Connie was the last to bear him malice for what--like many other little
girls of her class--she considered he could not help. Most of the
children in the courts and streets around had fathers who drank. It
seemed to Connie and to the other children that this was a necessary
part of fathers--that they all took what was not good for them, and were
exceedingly unpleasant under its influence.
She stood now by the window, and Harris sank into a chair. Then he got
up restlessly.
"I be goin' out for a bit, lass," he said. "You stay 'ere."

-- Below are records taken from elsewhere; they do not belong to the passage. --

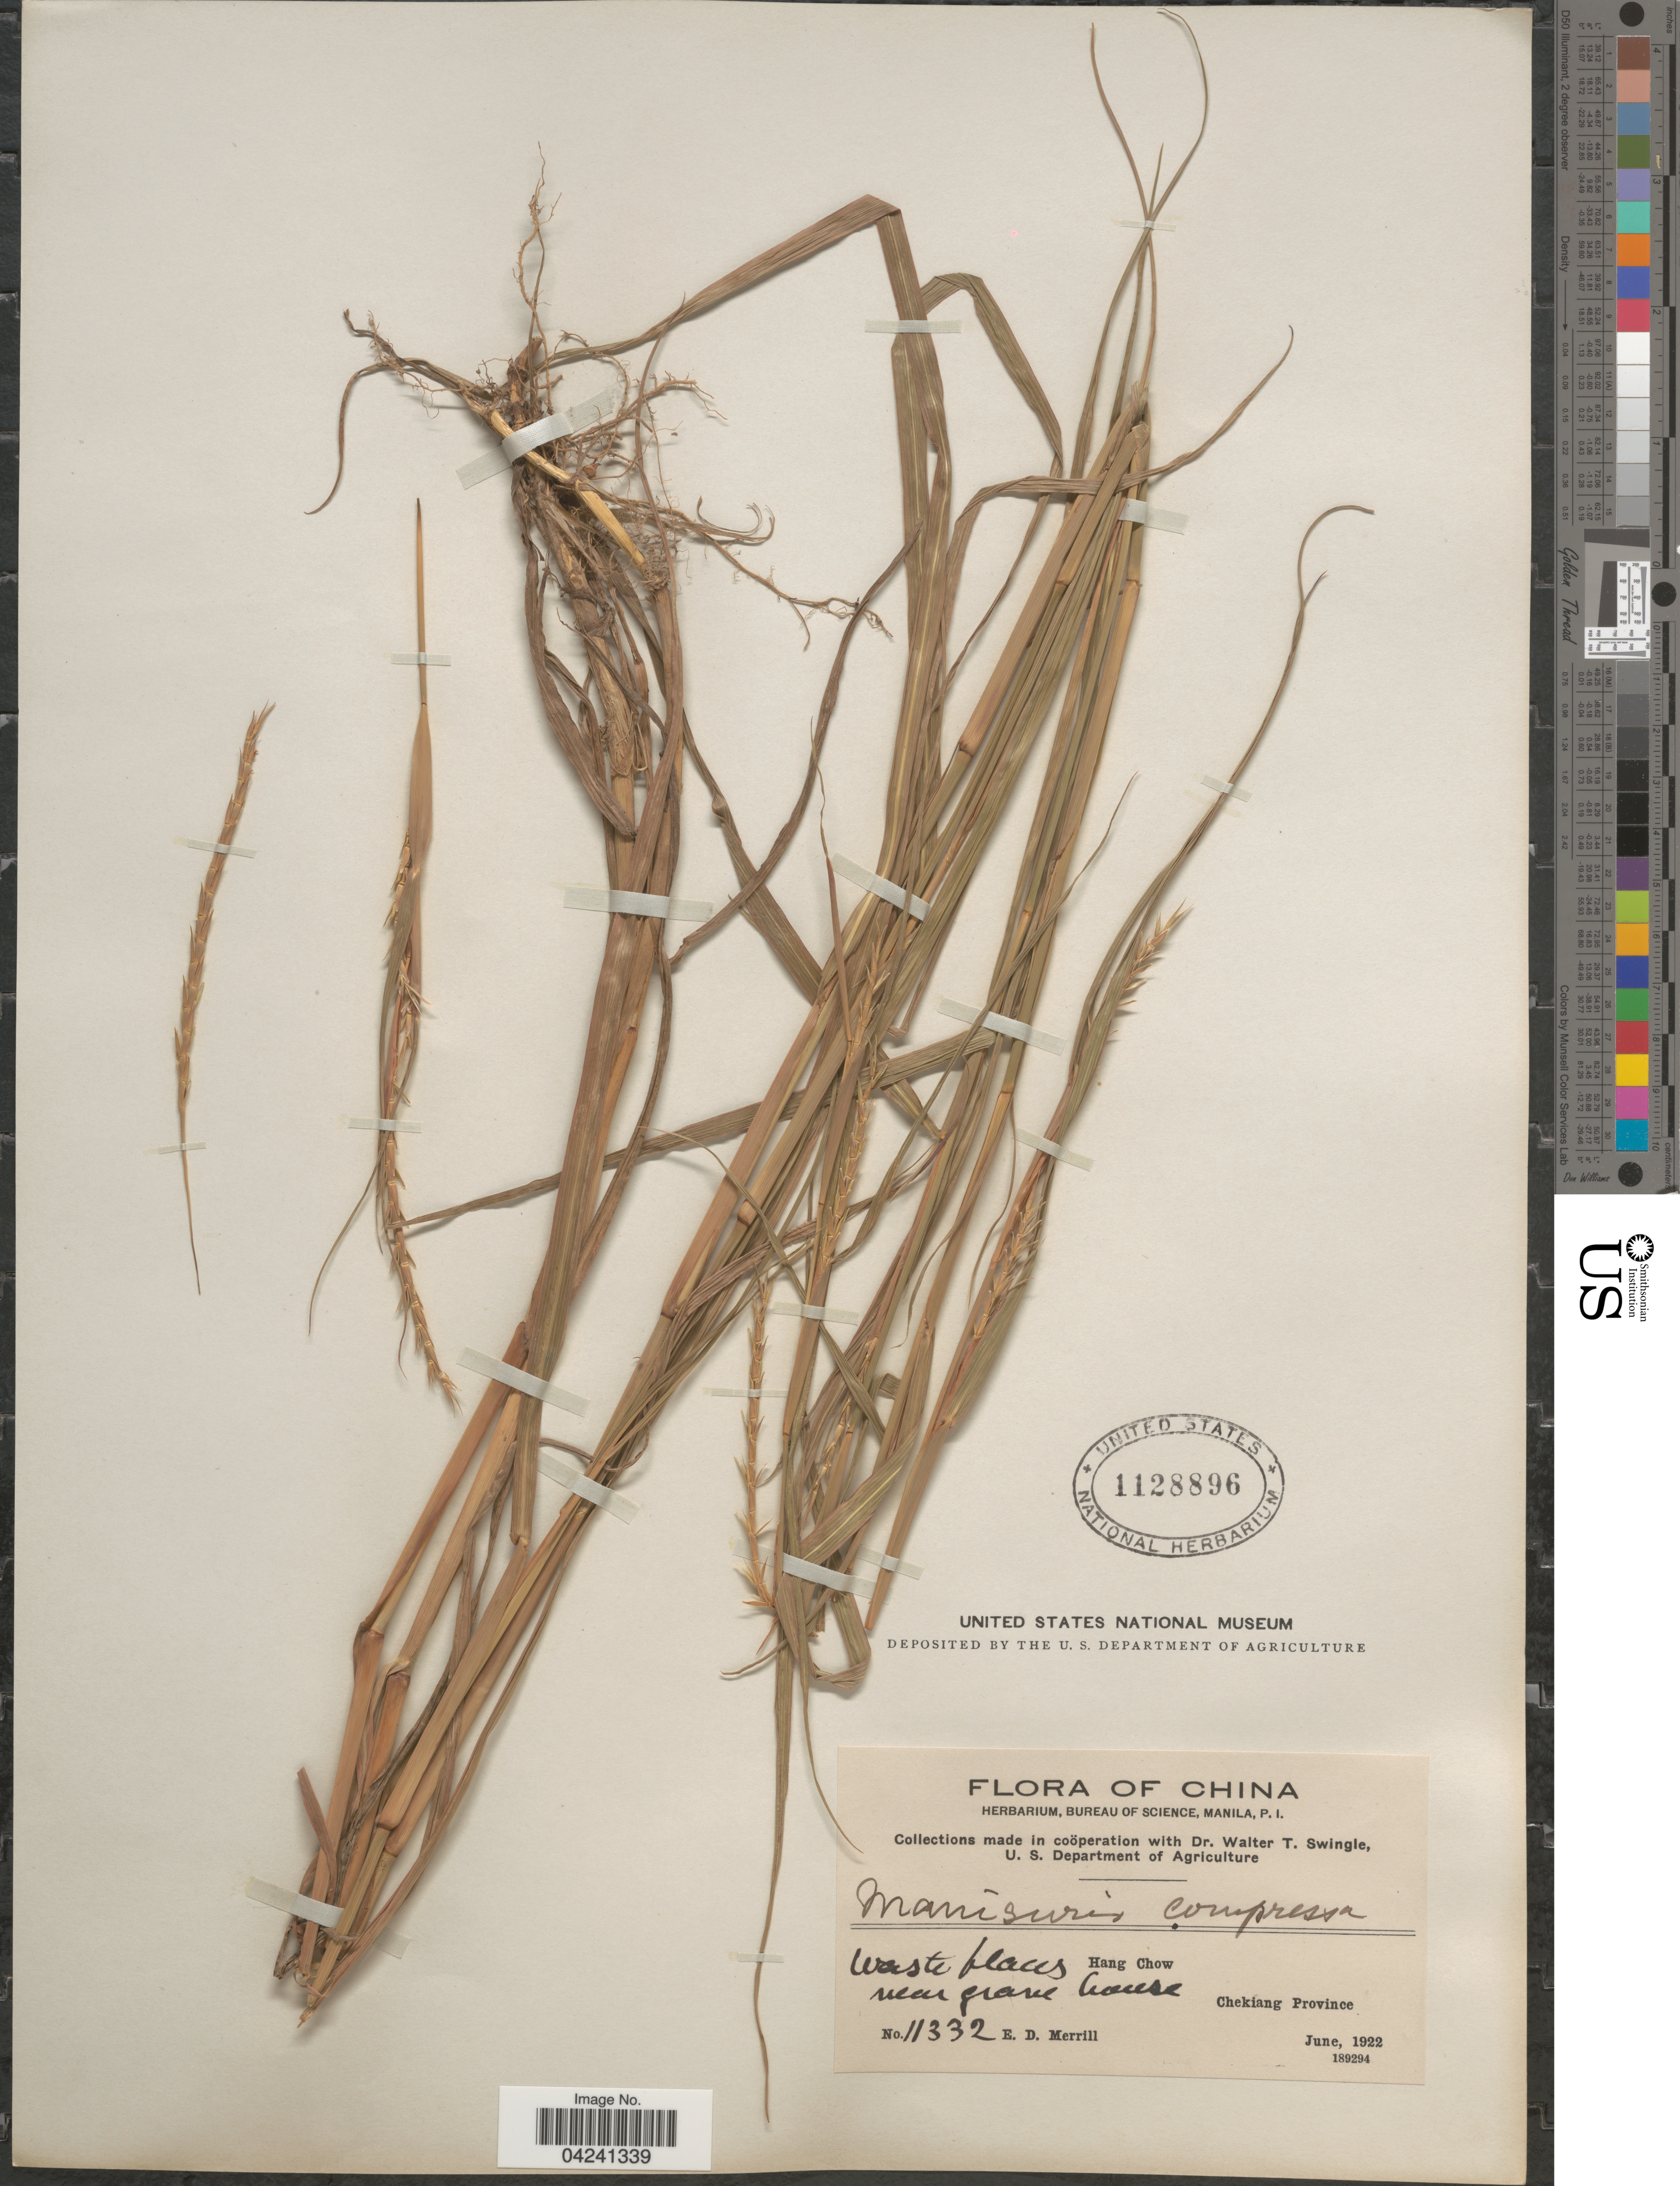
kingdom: Plantae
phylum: Tracheophyta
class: Liliopsida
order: Poales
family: Poaceae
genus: Hemarthria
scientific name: Hemarthria compressa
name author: (L.) R. Br.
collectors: E. D. Merrill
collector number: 11332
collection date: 1922-06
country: China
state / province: Zhejiang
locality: Hang Chow. Chekiang Province.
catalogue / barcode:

"Oh, please, father," said Connie, "ef you be goin' out, may I go 'long
and pay Giles a wisit? I want so much to have a real good talk with
him."
When Connie mentioned the word Giles, Harris gave quite a perceptible
start. Something very like an oath came from his lips; then he crushed
back his emotion.
"Hall right," he said; "but don't stay too long there. And plait up that
'air o' yourn, and put it tight round yer 'ead; I don't want no more
kidnappin' o' my wench."
There was a slight break in the rough man's voice, and Connie's little
sensitive heart throbbed to the tone of love. A minute later Harris had
gone out, and Connie, perceiving that it was past four o'clock, and that
it would not be so very long before Sue was back from Cheapside,
prepared to set off in quite gay spirits to see little Giles.